Baseball team uses criticism to fuel end of season success
Picked in the preseason to finish ninth in the ODAC and to miss the playoffs, the baseball team played this season with determination to prove the doubters wrong
May 4, 2016
On a whiteboard in the Washington and Lee baseball locker room there’s a bevy of scribbled notes that have accumulated as the year has progressed. Inspirational quotes posted by coaches; banter posted by players; a schedule with a surprisingly large amount of check marks next to every win. But what has maintained, unaltered in its blue ink since the preseason, is a quotation from a skeptical critic: “W&L will try to contend for a final playoff spot.”
The meaning was not lost on the players. This was no encouraging bit of baseball parlance; it was a backhanded compliment. To be written off as a bottom feeder for the top dogs to feast on rankled some of the players.
Certainly they knew they were coming off a poor season, going 8-16 overall, 6-14 in conference, and missing the playoffs completely. But there was a sense that the down year was an anomaly, not indicative of the team’s potential.
“Last year, we look at it like [it was] a fluke,” said captain and outfielder Luke Myer, ‘16. “We knew we had a lot more talent than our record showed, and we never really put it together. Playing-wise, we probably had one game where we played up to our talent level.”
17 players returned to this year’s team, so to expect more of the same wasn’t an erroneous assumption for an armchair critic to make. But factors that an observer at home couldn’t account for, like coaching, chemistry and the important play of the ten freshmen who joined the team in the summer, made monumental differences for the team.
Head coach Lucas Jones took over the team after coach Jeff Stickley’s 28-year run as the head coach came to an end with his retirement last year. Despite grumblings in the fall and winter about an increase in the amount of practices and workouts, players rallied around Jones’ fresh methods and love of the game.
“There’s definitely been a huge culture shift,” Myer said. “Coach Jones has brought a level of intensity that has really been a nice change of pace.”
In addition to Coach Jones, players have lauded the job assistant coach Ted White has done, especially with the pitching staff where an enormous 2.38 points were shaved off last season’s team ERA (it dropped from 5.34 to 2.96). W&L leads the ODAC in team ERA and is the only team to maintain a sub-3.00 ERA.

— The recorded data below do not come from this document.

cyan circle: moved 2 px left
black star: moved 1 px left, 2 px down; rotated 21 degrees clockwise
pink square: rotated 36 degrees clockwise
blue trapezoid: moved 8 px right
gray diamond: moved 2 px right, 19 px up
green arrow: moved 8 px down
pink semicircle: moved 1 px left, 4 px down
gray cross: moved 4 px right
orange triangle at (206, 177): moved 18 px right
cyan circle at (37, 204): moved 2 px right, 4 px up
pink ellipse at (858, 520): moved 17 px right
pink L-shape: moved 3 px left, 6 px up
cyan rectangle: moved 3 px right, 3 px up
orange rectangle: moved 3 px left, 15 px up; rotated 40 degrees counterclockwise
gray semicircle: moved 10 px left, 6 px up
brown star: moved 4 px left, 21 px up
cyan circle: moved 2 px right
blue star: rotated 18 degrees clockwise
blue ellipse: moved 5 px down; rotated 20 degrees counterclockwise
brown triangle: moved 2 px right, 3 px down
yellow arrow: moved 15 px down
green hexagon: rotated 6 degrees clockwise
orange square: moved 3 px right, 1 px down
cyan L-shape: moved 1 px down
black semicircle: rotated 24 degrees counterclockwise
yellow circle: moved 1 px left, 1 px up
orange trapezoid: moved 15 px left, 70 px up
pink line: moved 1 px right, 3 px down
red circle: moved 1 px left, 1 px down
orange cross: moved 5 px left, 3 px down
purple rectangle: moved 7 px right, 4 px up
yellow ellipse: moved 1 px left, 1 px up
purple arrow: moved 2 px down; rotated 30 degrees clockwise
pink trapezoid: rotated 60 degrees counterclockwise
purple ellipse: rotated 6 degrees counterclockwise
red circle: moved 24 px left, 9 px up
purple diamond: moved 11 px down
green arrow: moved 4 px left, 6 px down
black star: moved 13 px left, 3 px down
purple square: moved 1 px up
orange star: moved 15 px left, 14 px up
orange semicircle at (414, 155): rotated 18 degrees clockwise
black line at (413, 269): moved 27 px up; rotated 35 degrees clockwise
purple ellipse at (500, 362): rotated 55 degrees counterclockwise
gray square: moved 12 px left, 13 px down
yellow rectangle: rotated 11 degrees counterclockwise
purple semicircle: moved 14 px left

As a result, starting pitcher Tommy Conklin, ’17, was named first-team All-ODAC after going 8-0 with a conference-best 1.03 ERA. Closer Danny Devereux, ‘19, was named to the second-team after recording eight saves—a W&L single-season record—and a 1.83 ERA.
Third baseman Ryan Weston, ‘17, was also named to the second team, and catcher Cory Paton, ‘17, earned a third-team spot as well as an academic All-American nod with a perfect GPA.
And, after turning the team around, finishing 26-12, 13-7 in conference, and finishing with the third overall seed in the ODAC tournament—obliterating preseason projections—Coach Jones was awarded Coach of the Year honors.
Back in the winter months, when players were still getting used to Jones’ routine, he wrote that condescending quotation up on the board with a blue marker. He knew already that his team was better than the public opinion. He wanted to motivate his guys to a greater level of excellence, even in the chilly preseason.
“It was definitely something in January and February, before the season started up, when we had our practices, we saw that and it fired us up,” Paton said. “We know that if we play our game we can compete with anyone in the conference right now… We’ve proved that to ourselves over the course of the season, and we believed that, out of the gates, we would have a good year this year.”